My problem is to make a fit of a nonlinear equation to data with the genetic algorithm and to minimize R, my model function is
R*(1-exp(-t/rate))
The industrial data Rexp and t are known: these are two vectors that give the variation of Rexp as a function of time (t)

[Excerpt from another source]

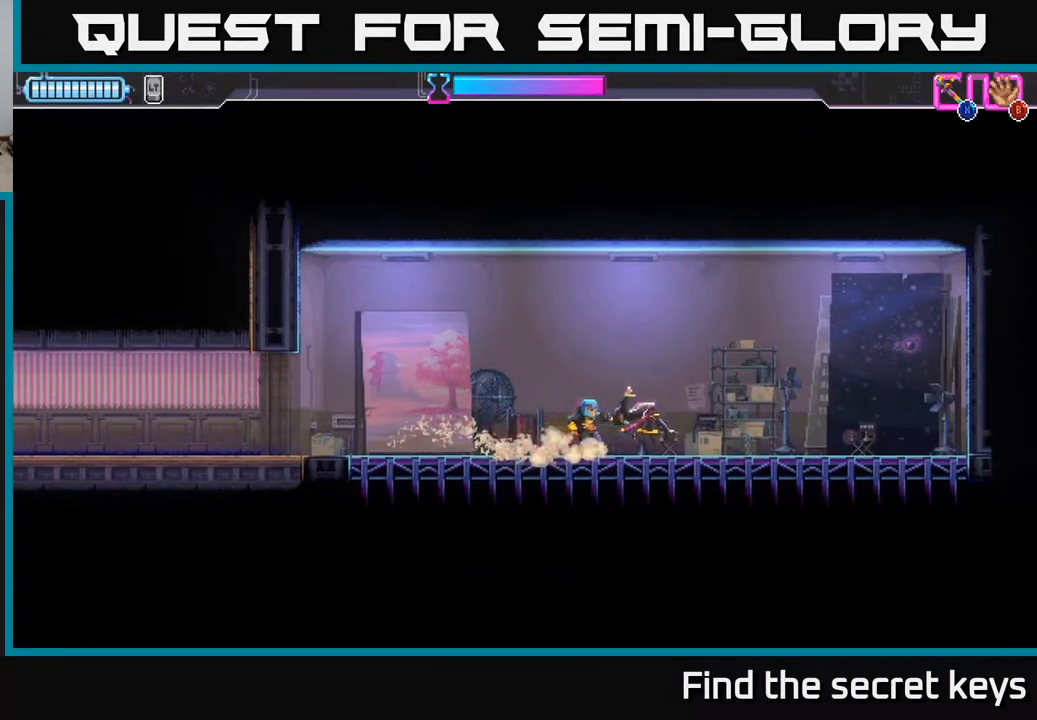
{"buttons": ["A", "X"], "left_stick": "up", "right_stick": "center", "events": [[133, "left_stick", "left"], [267, "A", "down"], [283, "R2", "down"], [350, "R2", "up"], [417, "A", "up"], [467, "A", "down"], [500, "X", "down"], [500, "left_stick", "up"]]}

rate also is known and equal to 40
I declared my function (fitnes function) as follows:
function S=ga_Newton(R)
t=[0 2 4 6 8 10 12 14 16 18 20 22 24 26 28];
Rexp=[1 .7987e-05 3.07996e-05 3.90531e-05 1.89562e-05 2.82794e-05 5.55377e-05
4.75723e-05 6.2447e-05 5.35282e-05 5.16775e-05 4.67144e-05 4.63215e-05 6.62753e-05
3.72551e-05 3.54374e-05];
for i=1:15
S(i) =sum((Rexp(i)-R*(1-exp(-t(i)./40)))^2);
end
The function
S (i) = sum ((Rexp (i) -R * (1-exp (-t (i) ./ 40))) ^ 2)
I use it in the methods of Gauss Newton and Levenberg marquardt and I got a good result of R which is in the order of 0.000059 but with the genetic algorithm I found no result.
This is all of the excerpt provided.